Neee so viel wollte ich eigentlich nicht ausgeben, da kriege ich ja schon einen Prozessor für 

Meinst denn es ist eine große Umgewöhnung


----------



## Rilcom (12. Juni 2010)

*AW: (günstige) Gaming Tastatur von Logitech gesucht*

So habe mich nun doch gegen die G11 endschieden, sie ist einfach zu groß. Werde dann also doch mal die MS Tastatur testen, kann sie ja bei nicht Gefallen wieder zurück schicken.


----------



## buzty (12. Juni 2010)

*AW: (günstige) Gaming Tastatur von Logitech gesucht*



gh0st76 schrieb:


> Oder direkt mehr ausgeben und halt was richtiges kaufen. Kostet dann aber auch mehr als 160 Euro.



raptor gaming k1 (gut nicht so recht verfügbar) und steelseires 7g noch nicht vernünftig?


----------



## gh0st76 (13. Juni 2010)

*AW: (günstige) Gaming Tastatur von Logitech gesucht*



buzty schrieb:


> raptor gaming k1 (gut nicht so recht verfügbar) und steelseires 7g noch nicht vernünftig?



Nee. Der will ja eine mit Beleuchtung.  Da gibts dann nur eine Tastatur mit mechanischen Switches.
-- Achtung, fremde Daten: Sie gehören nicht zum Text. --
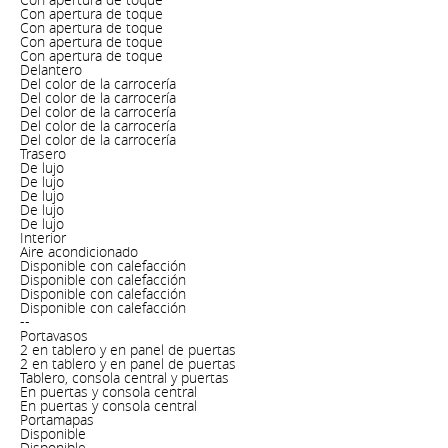
Con apertura de toque
Con apertura de toque
Con apertura de toque
Con apertura de toque
Delantero
Del color de la carrocería
Del color de la carrocería
Del color de la carrocería
Del color de la carrocería
Del color de la carrocería
Trasero
De lujo
De lujo
De lujo
De lujo
De lujo
Interior
Aire acondicionado
Disponible con calefacción
Disponible con calefacción
Disponible con calefacción
Disponible con calefacción
--
Portavasos
2 en tablero y en panel de puertas
2 en tablero y en panel de puertas
Tablero, consola central y puertas
En puertas y consola central
En puertas y consola central
Portamapas
Disponible
Disponible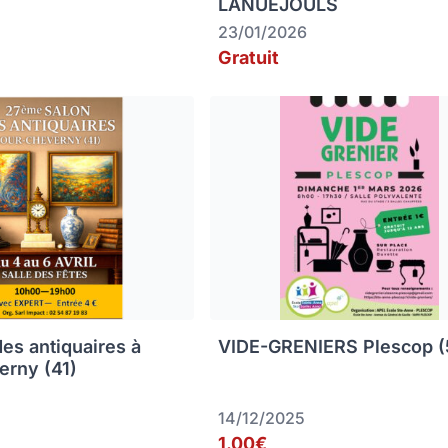
LANUEJOULS
23/01/2026
Gratuit
des antiquaires à
VIDE-GRENIERS Plescop (
erny (41)
14/12/2025
1.00€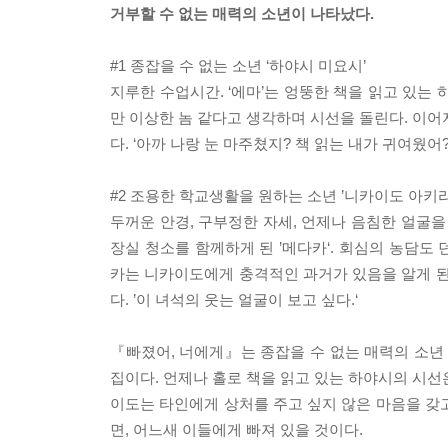
거부할 수 없는 매력의 소년이 나타났다.
#1 종잡을 수 없는 소년 ‘하야시 미요시’
지루한 수업시간. ‘에마’는 엉뚱한 책을 읽고 있는
만 이상한 놈 같다고 생각하며 시선을 돌린다. 이어
다. ‘아까 나랑 눈 마주쳤지? 책 읽는 내가 귀여웠어?
#2 조용한 학교생활을 원하는 소년 ’니카이도 아키라
두꺼운 안경, 구부정한 자세, 언제나 음침한 얼굴을 
장실 청소를 함께하게 된 ’메다카‘. 회심의 농담도
카는 니카이도에게 충격적인 과거가 있음을 알게 된
다. ’이 녀석의 웃는 얼굴이 보고 싶다.‘
『빠졌어, 너에게』는 종잡을 수 없는 매력의 소
집이다. 언제나 홀로 책을 읽고 있는 하야시의 시선은
이도는 타인에게 상처를 주고 싶지 않은 마음을 갖
면, 어느새 이들에게 빠져 있을 것이다.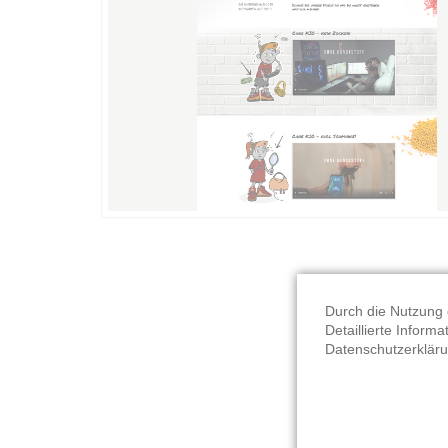
1
2
3
4
5
6
7
8
Durch die Nutzung 
Detaillierte Inform
Datenschutzerkläru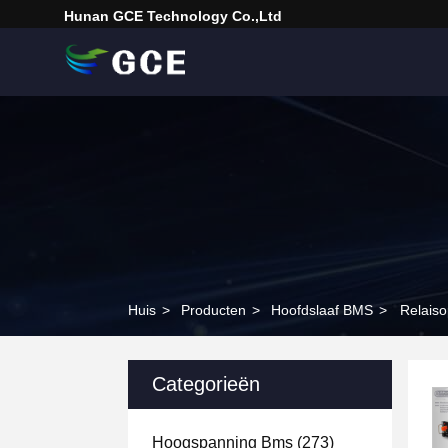
Hunan GCE Technology Co.,Ltd
Huis
>
Producten
>
Hoofdslaaf BMS
>
Relaiso
Categorieën
Hoogspanning Bms
(273)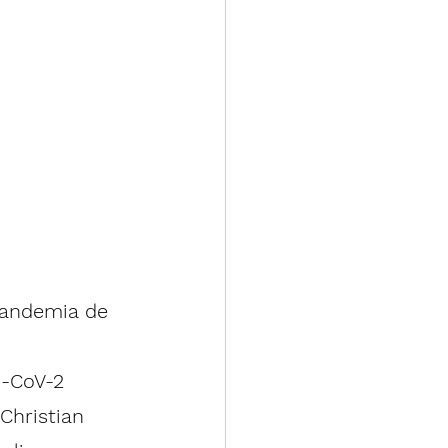
pandemia 
de 
-CoV-2 
Christian 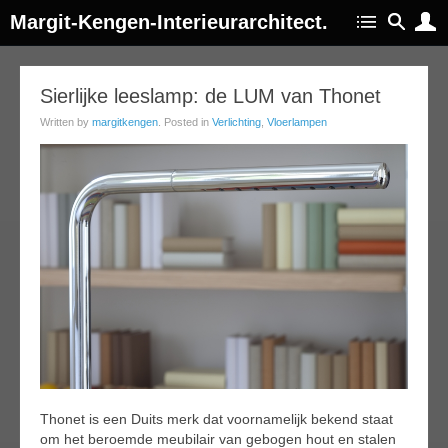
Margit-Kengen-Interieurarchitect.
10
Sierlijke leeslamp: de LUM van Thonet
jun
Written by
margitkengen
. Posted in
Verlichting
,
Vloerlampen
014
Thonet is een Duits merk dat voornamelijk bekend staat
om het beroemde meubilair van gebogen hout en stalen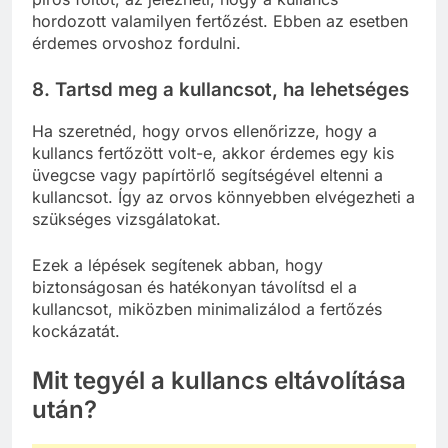
hordozott valamilyen fertőzést. Ebben az esetben
érdemes orvoshoz fordulni.
8. Tartsd meg a kullancsot, ha lehetséges
Ha szeretnéd, hogy orvos ellenőrizze, hogy a
kullancs fertőzött volt-e, akkor érdemes egy kis
üvegcse vagy papírtörlő segítségével eltenni a
kullancsot. Így az orvos könnyebben elvégezheti a
szükséges vizsgálatokat.
Ezek a lépések segítenek abban, hogy
biztonságosan és hatékonyan távolítsd el a
kullancsot, miközben minimalizálod a fertőzés
kockázatát.
Mit tegyél a kullancs eltávolítása
után?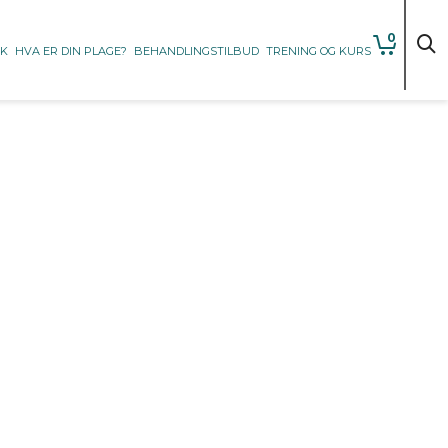
0
KK
HVA ER DIN PLAGE?
BEHANDLINGSTILBUD
TRENING OG KURS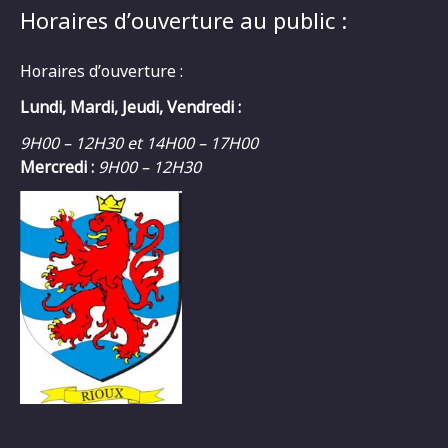
Horaires d’ouverture au public :
Horaires d’ouverture :
Lundi, Mardi, Jeudi, Vendredi :
9H00 – 12H30 et 14H00 – 17H00
Mercredi :
9H00 – 12H30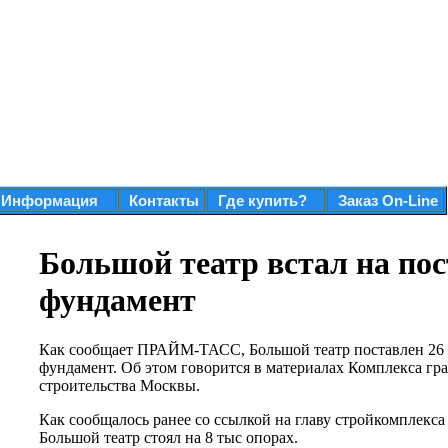
Информация
Контакты
Где купить?
Заказ On-Line
Большой театр встал на по
фундамент
Как сообщает ПРАЙМ-ТАСС, Большой театр поставлен 26 
фундамент. Об этом говорится в материалах Комплекса гр
строительства Москвы.
Как сообщалось ранее со ссылкой на главу стройкомплекс
Большой театр стоял на 8 тыс опорах.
Das ist dann die Déck.  Was besseres bekommst du einfach nicht als Tastatur.


----------



## Rilcom (13. Juni 2010)

*AW: (günstige) Gaming Tastatur von Logitech gesucht*



> Der will ja eine mit Beleuchtung.



Nein. Muss nicht umbedingt sein.


----------



## buzty (13. Juni 2010)

*AW: (günstige) Gaming Tastatur von Logitech gesucht*

achso, na dann fallen die beiden weg. aber k1 und 7g sind mit ~100€ wohl auch zu teuer für dich!


----------



## Rilcom (18. Juni 2010)

*AW: (günstige) Gaming Tastatur von Logitech gesucht*

@gh0st76

Du hast echt Recht  habe mir die Tastatur bei hoh.de gekauft und vorgestern angekommen. Seitdem habe ich schon einige Texte geschrieben und ich muss sagen ich bin begeistert von der MS Sidewinder X4.


Habe bissher noch keine bessere Tastatur gehabt ... auch nicht von Logitech


----------



## Own3r (18. Juni 2010)

*AW: (günstige) Gaming Tastatur von Logitech gesucht*

Dann mal viel Spaß mit der Tastatur. Werd mir mal merken, dass die MS Sidewinder X4 gut ist (Rezensionen/Tests bisher positiv)!


----------



## Chrismettal (19. Juni 2010)

*AW: (günstige) Gaming Tastatur von Logitech gesucht*

Zu der x4 hab ich auch noch ne frage
unzwar hat die ja so wie ich das gesehen hab keine tasten für äö und ü ?
kann man die zeichen trodzdem ncoh machen ?

und stört es das die tasten links 4-5 mm kleiner sind als der rest der tasten ?


----------



## buzty (19. Juni 2010)

*AW: (günstige) Gaming Tastatur von Logitech gesucht*

ich denke mal wenn kein ä, ö und ü drauf sind hast du ein nicht-deutsches layout gesehen, kann das sein? 

und welche tasten sind kleiner? die macro-tasten ganz links, die flacher sind? ich habs noch nciht getestet, aber finds eigentlich ganz praktisch, da merkt man das es keine "normale" taste ist


----------



## Rilcom (20. Juni 2010)

*AW: (günstige) Gaming Tastatur von Logitech gesucht*

Also ö,ä,ü gibt es auf jeden fall, musst nur halt nach einer Tastur mit Deutschem Layout suchen.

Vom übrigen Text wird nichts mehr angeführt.